Sunday: Day 1/Week 1
I drink every day, have for years. At the age of twenty-nine, it’s my one committed activity. Wine is my thing, or gin and tonic if I go to a nightclub. I can’t just stop. I try to picture myself: one day with alcohol, the next without it forever. The image won’t coalesce. I can’t afford rehab, and Alcoholics Anonymous smacks of group activities, which are beyond me since the great Girl Scouts debacle of my youth. My options are: (1) revel Mardi Gras-style or (2) create a strategy using my own brand of steps to plod toward an alcohol-free existence.
I’m starting today. Sunday is the nominal day of rest, so I’m going to stop drinking on Sundays. When I feel OK with that, I’ll add in Mondays, then Tuesdays, and so on and so forth until I’m clear seven days a week, fifty-two weeks a year. Doing Monday next will give me forward momentum. A white lie. I can’t face Friday and Saturday. Christ, I hyperventilate at the thought of a weekend without alcohol. The corked maw of sobriety is frightening enough. I’ll begin with the easiest days and work my way up.
The rationale behind my plan is this: I have a modicum of control, a base to build from. I’m a functional alcoholic, according to the alcoholism literature, because I don’t drink twenty-four hours a day and I manage to hold down a semi-paying job.
I’m an Editor, after a fashion. The grandiosity of that full-throated capital “E” eludes me. True Editors corral the wayward meanderings of the next Thomas Wolfe. I edit television listings. In fact, I’m one of the few people on the planet who can spell the names, complete with proper hyphenation, of the perky stars of the Saturday morning teen comedy, Saved by the Bell, Mark-Paul Gosselaar and Tiffani-Amber Thiessen. I could continue. But who the hell cares now in 198-, let alone in fifty years? I’ve been stuck in this lame-ass job for eight years, my annual salary skyrocketing from $13,500 to a plush $17,737.32 as a result of my eagle eye for inane editorial minutiae.
I started drinking to talk to people. It worked to a point, then came diminishing returns. My friends from college have professional careers, fiancés, lives that don’t include me. I don’t even have a boyfriend. A trip to the grocery store breeds more than enough mental anguish. The thought of dating again makes my skin crawl.
Basically, I’m a borderline hermit in terms of human interactions. I get an occasional “Do you ever smile?” from the guy in the cubicle next to me at work. How am I supposed to answer a question like that? Make a joke? I don’t know any, and he’s not smiling when he asks so I don’t think he’s oozing friendliness himself. Tell the truth? “Well, Mark, if you could stop confusing ingenuous and ingenious in your local program descriptions or better yet stop using words like that altogether because viewers in the Dallas-Fort Worth area probably don’t keep a dictionary handy when reading their TV schedules, then my life might be a tad more smile-worthy?” Too harsh. Instead I say, “Yes, I smile,” and stare at him until he breaks eye contact.

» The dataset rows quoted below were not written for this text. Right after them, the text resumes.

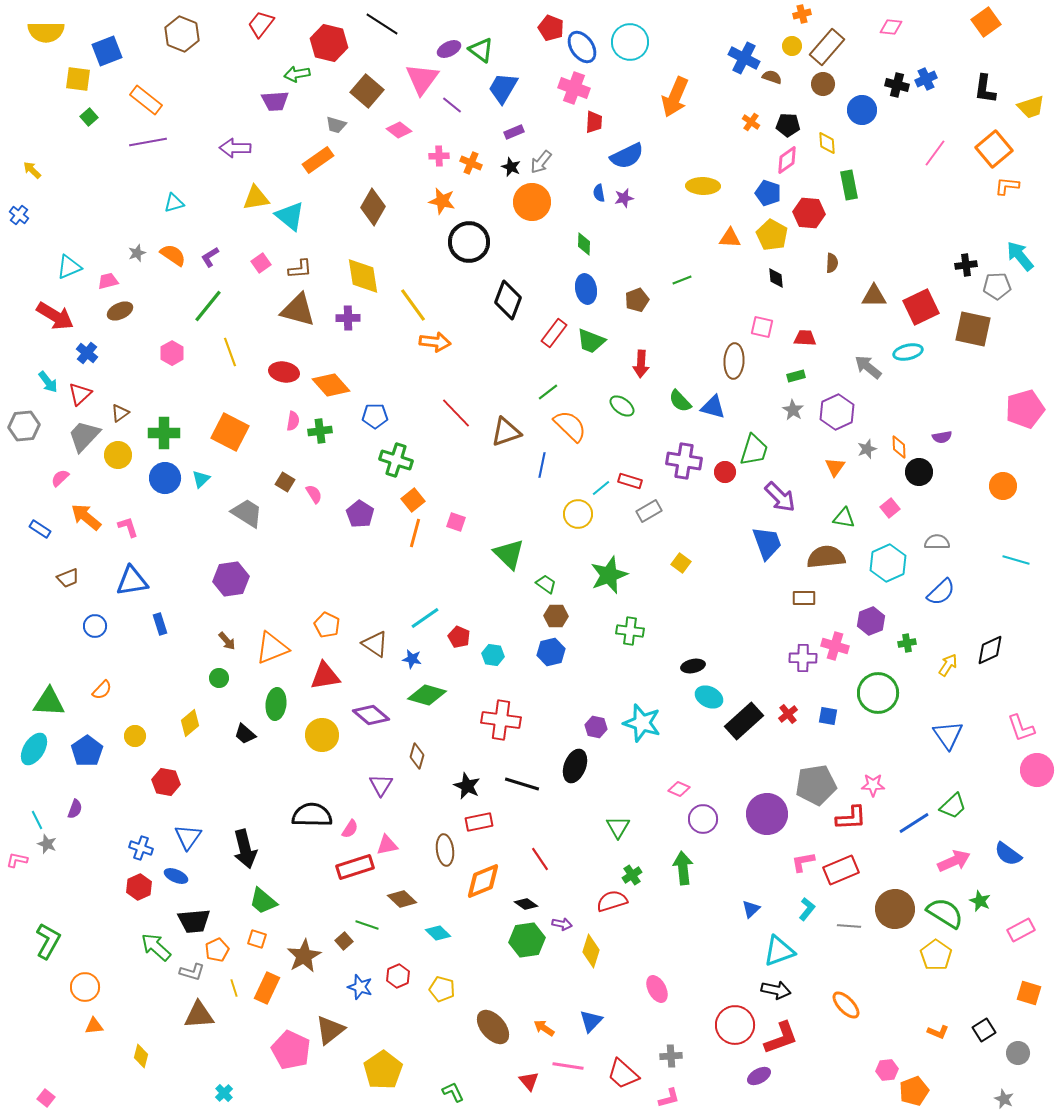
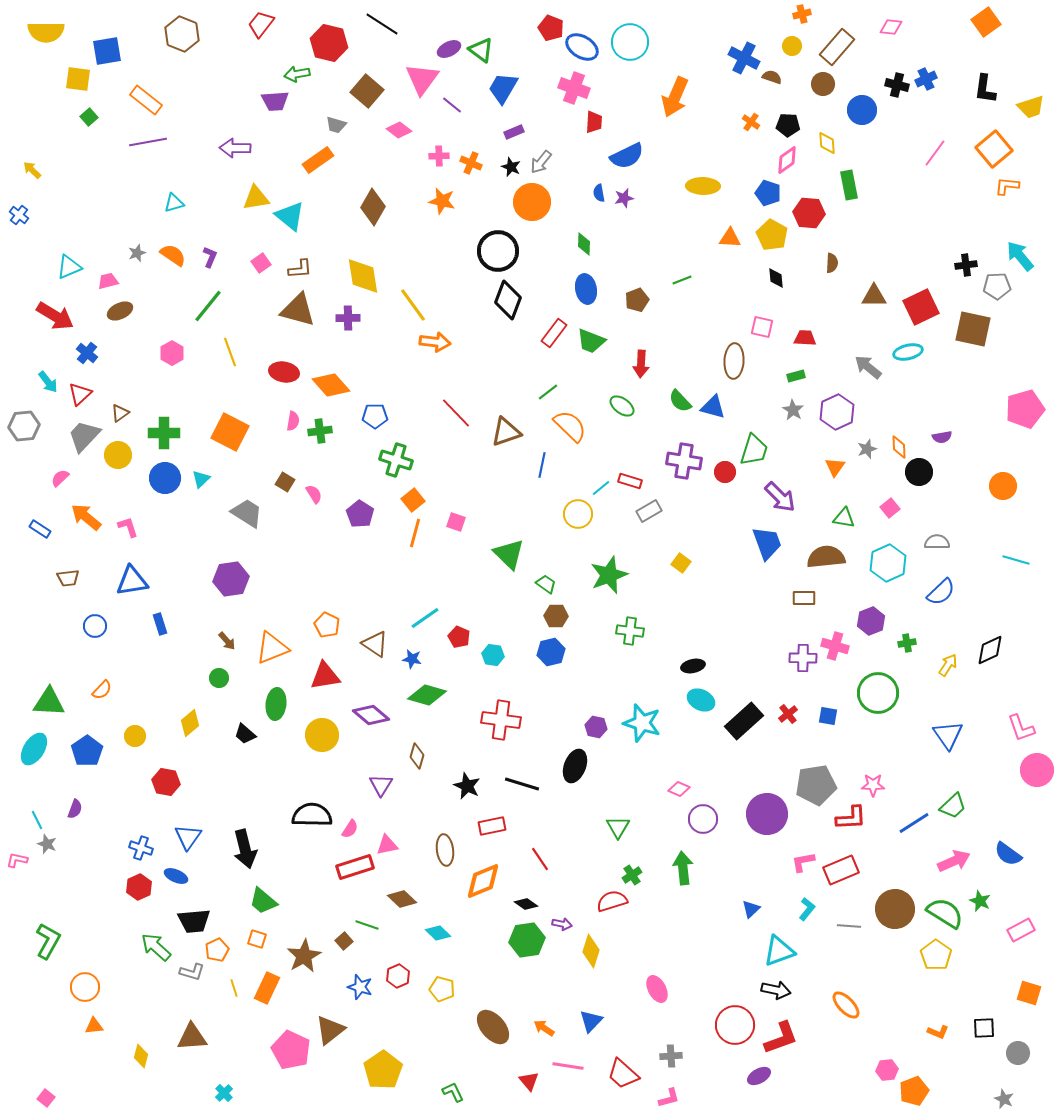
blue ellipse at (582, 47): rotated 24 degrees counterclockwise
brown rectangle at (827, 47): moved 10 px right
blue square at (107, 51): rotated 12 degrees clockwise
black circle at (469, 242): moved 29 px right, 9 px down
purple L-shape at (210, 257): rotated 145 degrees clockwise
brown trapezoid at (68, 578): rotated 15 degrees clockwise
cyan ellipse at (709, 697): moved 8 px left, 3 px down
red rectangle at (479, 822): moved 13 px right, 4 px down
brown triangle at (199, 1015): moved 7 px left, 22 px down
black square at (984, 1030): moved 2 px up; rotated 30 degrees clockwise
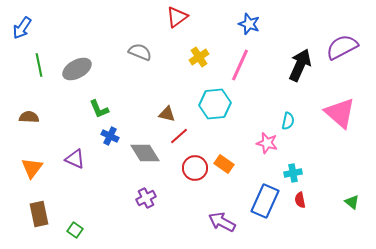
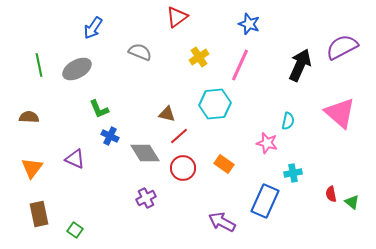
blue arrow: moved 71 px right
red circle: moved 12 px left
red semicircle: moved 31 px right, 6 px up
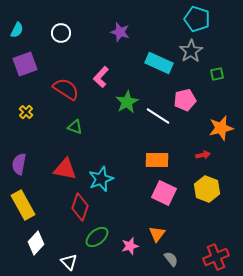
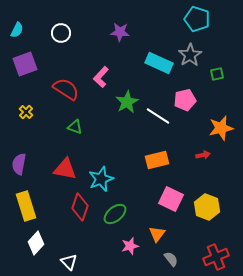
purple star: rotated 12 degrees counterclockwise
gray star: moved 1 px left, 4 px down
orange rectangle: rotated 15 degrees counterclockwise
yellow hexagon: moved 18 px down
pink square: moved 7 px right, 6 px down
yellow rectangle: moved 3 px right, 1 px down; rotated 12 degrees clockwise
green ellipse: moved 18 px right, 23 px up
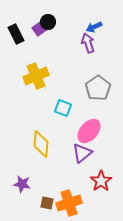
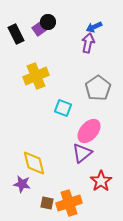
purple arrow: rotated 30 degrees clockwise
yellow diamond: moved 7 px left, 19 px down; rotated 20 degrees counterclockwise
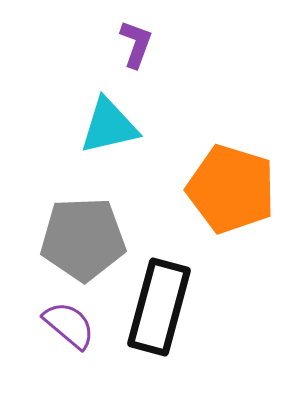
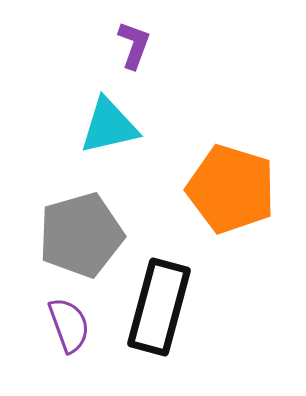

So most of my conversations are limited to phone calls with Daddy. Poor man, he’s willing to listen, and I need to vent. Freaking me out is not difficult. One question from my boss can send me into a tailspin.
“Will you have those listings for the San Francisco market done by noon?” she might say.
That’s my cue to start obsessing: Did I miss the deadline? Is she mad at me? What did I do wrong? Is she going to fire me? She wants to fire me. I’m such an idiot. Stupid. So stupid. Is she going to fire me? These worries circle through my brain for days.
Some of it’s a victimization complex, but to be fair to myself, strange, undeserved traumas occur with alarming frequency, like the time I got jumped by skinhead girls in a club parking lot. I promise, I don’t wander around inciting violence in girls with mohawks and nose rings.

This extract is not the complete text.